Does a high-salt diet increase the risk of dementia?

Does a high-salt diet increase the risk of dementia?

And we come to a rather controversial study, which links a diet rich in salt, with triple the recommended daily allowance, therefore 15 grams of table salt per day, to the risk of dementia.

WHAT HAPPENS IN THE BRAIN WITH A DIET RICH IN SALT

The study, conducted by the Department of Neurology at the Knight Alzheimer’s Disease Research Center in Washington and appeared in the journal Nature , was conducted on a group of mice. The researchers found that the mice fed a salt-rich diet showed signs of dementia, and that the neurons’ Tau protein was mutated. This mutation is also a phenomenon linked to Alzheimer’s in men.
The mechanism by which this happens is intestinal and then cerebral.
Researchers refer to it as a domino effect.

Too much salt promotes the formation of an inflammatory substance, interleukin 17. This in turn accumulates in the blood, causing blood vessels to narrow by reducing nitric oxide levels. In the brain, vasoconstriction and nitric oxide reduction would change the Tau protein. This mutation is at the origin of taupathy, or dementia. However, something is wrong.

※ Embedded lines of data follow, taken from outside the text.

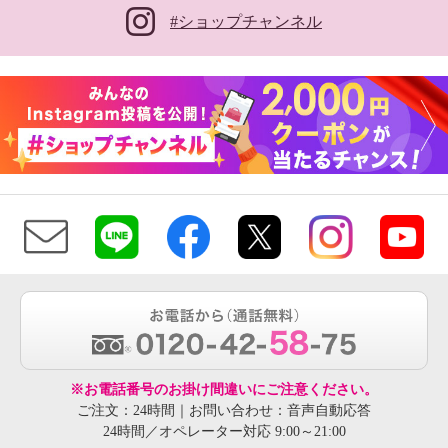
#ショップチャンネル
※お電話番号のお掛け間違いにご注意ください。
ご注文：24時間｜お問い合わせ：音声自動応答
24時間／オペレーター対応 9:00～21:00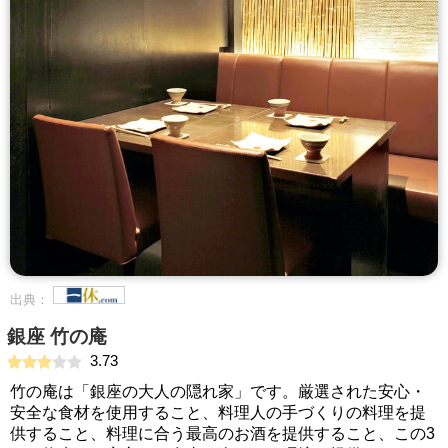
出典：
銀座 竹の庵
3.73
竹の庵は「銀座の大人の隠れ家」です。厳選された安心・
安全な食材を使用すること、料理人の手づくりの料理を提
供すること、料理に合う最高のお酒を提供すること、この3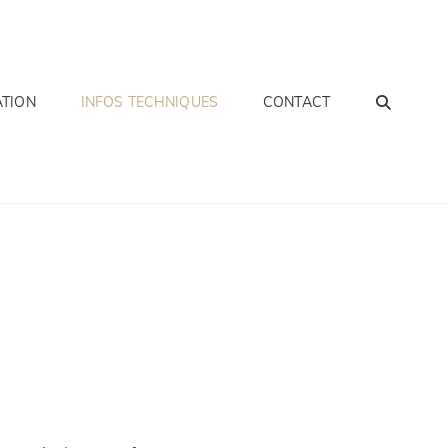
SEA
ATION
INFOS TECHNIQUES
CONTACT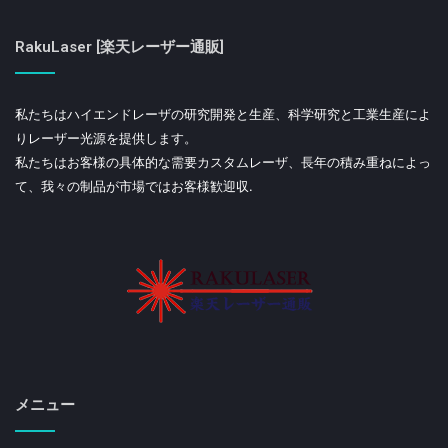
Bystronicは1964年に設立され、1994年にスイスコン
ツェタホールディングに入社しました。スイスで最も権
RakuLaser [楽天レーザー通販]
威のある企業グループの1つです。 Bystronicは1983年
に最初のCO2レーザー切断機を製造して使用し、レーザ
ー産業への旅を開始しました。
私たちはハイエンドレーザの研究開発と生産、科学研究と工業生産によ
りレーザー光源を提供します。
9. Raycus
私たちはお客様の具体的な需要カスタムレーザ、長年の積み重ねによっ
て、我々の制品が市場ではお客様歓迎収.
Raycus Laserは、独立した技術革新の知的財産権を持
つ国家的ハイテク企業であり、ファイバーレーザーとそ
の主要なコンポーネントと材料の開発、生産、販売を専
門としています。その主な製品は、パルスおよび連続波
ファイバーレーザー、ならびにR＆Dおよび準連続ファ
イバーレーザー、半導体レーザー、特殊レーザーとコン
ポーネント、特殊ファイバー、レーザー制御ソフトウェ
アの販売です。
メニュー
10. CASTECH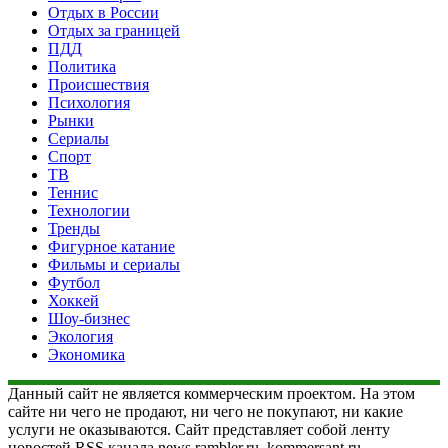
Отдых в России
Отдых за границей
ПДД
Политика
Происшествия
Психология
Рынки
Сериалы
Спорт
ТВ
Теннис
Технологии
Тренды
Фигурное катание
Фильмы и сериалы
Футбол
Хоккей
Шоу-бизнес
Экология
Экономика
Данный сайт не является коммерческим проектом. На этом
сайте ни чего не продают, ни чего не покупают, ни какие
услуги не оказываются. Сайт представляет собой ленту
новостей RSS канала news.rambler.ru, kommersant.ru,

DOUBTS IN THE STUDY ON A DIET RICH IN SALT

In fact, until now, studies on nitric oxide claimed exactly the opposite. In 1997, at the third International Symposium on the Neurobiology and Neuroendrocrinology of Aging, Dr. Mc Cann showed that nitric oxide was related to premature aging. Dr. Mc Cann started from two studies, also on mice, in which it was shown that nitric oxide, acting as a free radical and causing vasodilation, led to rapid aging of the organs.

In 2005 , Dr. Mc Cann published new scientific evidence, which correlated nitric oxide with increased body fat and not just with premature aging.
So basically we have two different hypotheses, one contrary to the other.